Passage for review:
The NIC Wrapper is a framework that augments the training set of Google NIC , the deep-learning based Neural Image Caption Generator. NIC is built to validate a hypothesis that extra training data from Google Image may help Google NIC learn the MS COCO dataset better. During the training process of NIC, we keep inserting image caption pairs from Google as extra training samples. By doing this, we expect the mistakes made by NIC are corrected.
Suppose NIC sees an image of a "cat" and describes it as a "dog". If we use the term "dog" to source extra images from Google and let NIC see the new images, NIC might realize how a dog look like. The NIC Wrapper automates this process. In each epoch of training, the wrapper sources extra training samples from Google, using the captions predicted by the latest model weights as textual queries. The model is expected to be more accurate since it now learns how Google binds images and captions beyond the initial training set.
The following diagram illustrates the architecture of NIC Wrapper.
We see a few decimal BLEU4 points of improvement when evaluating the NIC Wrapper on the MS COCO dataset. That is to say, the model trained with Google images has slightly better performances on the COCO validation. A few pairs of captions generated by the model trained with/without Google images are seen below:
- TensorFlow 1.0 or greater (instructions)
- NumPy (instructions)
- Natural Language Toolkit (NLTK)

Supplied data:
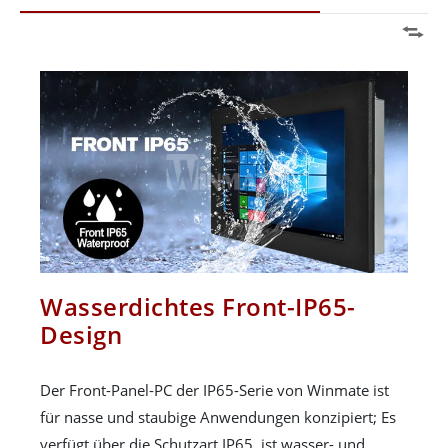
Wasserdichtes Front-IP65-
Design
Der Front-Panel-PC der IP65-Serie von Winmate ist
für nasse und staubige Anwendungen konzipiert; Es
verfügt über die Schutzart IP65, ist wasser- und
...
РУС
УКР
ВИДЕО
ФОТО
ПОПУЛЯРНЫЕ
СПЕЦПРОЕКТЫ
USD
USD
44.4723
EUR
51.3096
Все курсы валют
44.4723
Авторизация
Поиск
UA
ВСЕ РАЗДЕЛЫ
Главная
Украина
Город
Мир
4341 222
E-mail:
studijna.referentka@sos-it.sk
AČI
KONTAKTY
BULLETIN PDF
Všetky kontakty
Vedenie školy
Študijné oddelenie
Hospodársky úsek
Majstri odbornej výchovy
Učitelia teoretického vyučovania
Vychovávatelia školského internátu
---
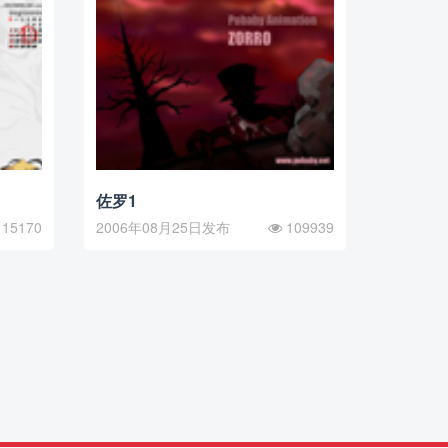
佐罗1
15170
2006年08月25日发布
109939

About this task: Pick up the NIC Wrapper description right after its last line and write the next part.

Result of the task:
- First install NLTK (instructions)
- Then install the NLTK data (instructions)
- Icrawler 0.3.6 or greater(instructions)
Follow the steps at im2txt to get a whole picture of NIC.
Clone the repository:
git clone [email protected]:LEAAN/Source-new-samples-for-NIC.git
Prepare the COCO Data. This may take a few hours.
# Location to save the MSCOCO data.
MSCOCO_DIR="${HOME}/im2txt/data/mscoco"
# Build the preprocessing script.
sh /im2txt/data/download_and_preprocess_mscoco.py "${MSCOCO_DIR}"
Download the Inception v3 Checkpoint.
# Location to save the Inception v3 checkpoint.
INCEPTION_DIR="${HOME}/im2txt/data"
mkdir -p ${INCEPTION_DIR}
wget "http://download.tensorflow.org/models/inception_v3_2016_08_28.tar.gz"
tar -xvf "inception_v3_2016_08_28.tar.gz" -C ${INCEPTION_DIR}
rm "inception_v3_2016_08_28.tar.gz"
Train from scratch, only on COCO training set, until the LSTMs generate sentences that read like human languages. This takes around 1 million steps, nearly one week using a TITAN X (Pascal) with 12 GB of GPU RAM.
# Directory containing preprocessed MSCOCO data.
MSCOCO_DIR="${HOME}/im2txt/data/mscoco"
# Inception v3 checkpoint file.
INCEPTION_CHECKPOINT="${HOME}/im2txt/data/inception_v3.ckpt"
# Directory to save the model.
MODEL_DIR="${HOME}/im2txt/model"
# Run the training script.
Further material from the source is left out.